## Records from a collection
BEGIN
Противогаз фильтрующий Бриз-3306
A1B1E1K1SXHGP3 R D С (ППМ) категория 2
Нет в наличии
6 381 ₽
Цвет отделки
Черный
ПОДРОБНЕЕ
END
## Your goal
Transcribe exactly, and only, the lines from the one with "Нет в наличии" through the last line of the data.

## Response box
Нет в наличии
6 381 ₽
Цвет отделки
Черный
ПОДРОБНЕЕ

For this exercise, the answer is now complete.